(Dataset entries)

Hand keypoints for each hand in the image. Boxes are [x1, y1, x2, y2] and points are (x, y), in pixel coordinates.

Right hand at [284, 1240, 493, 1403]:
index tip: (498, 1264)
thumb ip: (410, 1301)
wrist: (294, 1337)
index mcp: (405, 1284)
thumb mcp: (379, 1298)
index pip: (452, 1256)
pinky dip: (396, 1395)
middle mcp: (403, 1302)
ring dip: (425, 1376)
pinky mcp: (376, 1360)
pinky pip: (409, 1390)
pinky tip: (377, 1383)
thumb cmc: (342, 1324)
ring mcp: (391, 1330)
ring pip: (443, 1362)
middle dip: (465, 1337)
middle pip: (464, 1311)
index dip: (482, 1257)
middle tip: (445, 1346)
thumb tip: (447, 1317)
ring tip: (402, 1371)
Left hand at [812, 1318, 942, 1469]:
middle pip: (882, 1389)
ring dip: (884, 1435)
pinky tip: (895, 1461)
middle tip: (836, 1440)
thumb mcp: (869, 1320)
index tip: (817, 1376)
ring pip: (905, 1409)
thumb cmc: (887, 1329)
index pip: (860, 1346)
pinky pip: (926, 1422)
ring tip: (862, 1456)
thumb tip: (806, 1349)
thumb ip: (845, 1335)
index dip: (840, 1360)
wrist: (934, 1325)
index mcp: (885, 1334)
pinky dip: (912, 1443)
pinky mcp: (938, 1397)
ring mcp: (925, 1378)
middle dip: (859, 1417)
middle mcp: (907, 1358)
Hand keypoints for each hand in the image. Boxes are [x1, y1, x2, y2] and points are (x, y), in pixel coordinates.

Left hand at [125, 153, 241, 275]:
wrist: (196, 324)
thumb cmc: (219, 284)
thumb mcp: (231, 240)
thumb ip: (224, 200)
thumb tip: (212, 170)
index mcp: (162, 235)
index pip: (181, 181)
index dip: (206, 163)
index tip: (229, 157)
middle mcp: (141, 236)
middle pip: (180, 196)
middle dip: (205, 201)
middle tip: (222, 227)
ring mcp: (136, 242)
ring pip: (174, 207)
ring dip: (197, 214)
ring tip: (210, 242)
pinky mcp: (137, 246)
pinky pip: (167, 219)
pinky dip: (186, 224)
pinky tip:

- Directions: Return each entry without altering a single word.

- Solution below:
Hand keypoints for each hand in the image. Boxes are [x1, y1, x2, y2] and points are (x, y), in pixel coordinates.

Right hand at [284, 1240, 493, 1403]:
index tip: (498, 1264)
thumb ip: (410, 1301)
wrist: (294, 1337)
index mcp: (405, 1284)
thumb mcp: (379, 1298)
index pip: (452, 1256)
pinky dip: (396, 1395)
middle mcp: (403, 1302)
ring dip: (425, 1376)
pinky mcp: (376, 1360)
pinky pip: (409, 1390)
pinky tip: (377, 1383)
thumb cmc: (342, 1324)
ring mcp: (391, 1330)
ring pip: (443, 1362)
middle dip: (465, 1337)
middle pip: (464, 1311)
index dip: (482, 1257)
middle tip: (445, 1346)
thumb tip: (447, 1317)
ring tip: (402, 1371)
Left hand at [812, 1318, 942, 1469]:
middle pip: (882, 1389)
ring dip: (884, 1435)
pinky tip: (895, 1461)
middle tip: (836, 1440)
thumb mcp: (869, 1320)
index tip: (817, 1376)
ring pip: (905, 1409)
thumb cmc: (887, 1329)
index pip: (860, 1346)
pinky pip: (926, 1422)
ring tip: (862, 1456)
thumb tip: (806, 1349)
thumb ip: (845, 1335)
index dip: (840, 1360)
wrist: (934, 1325)
index mcp: (885, 1334)
pinky dip: (912, 1443)
pinky mcp: (938, 1397)
ring mcp: (925, 1378)
middle dip: (859, 1417)
middle mcp: (907, 1358)
Hand keypoints for each hand in the image. Boxes are [x1, y1, x2, y2] and points are (x, y), in pixel coordinates.

Left hand at [125, 153, 241, 275]:
wrist: (196, 324)
thumb cmc: (219, 284)
thumb mcp: (231, 240)
thumb ip: (224, 200)
thumb tip: (212, 170)
index mcp: (162, 235)
index pip: (181, 181)
index dip: (206, 163)
index tip: (229, 157)
middle mcp: (141, 236)
middle pip: (180, 196)
middle dip: (205, 201)
middle tip: (222, 227)
ring mcp: (136, 242)
ring pip: (174, 207)
ring dip: (197, 214)
ring tip: (210, 242)
pinky mcp: (137, 246)
pinky pip: (167, 219)
pinky dip: (186, 224)
pinky tip:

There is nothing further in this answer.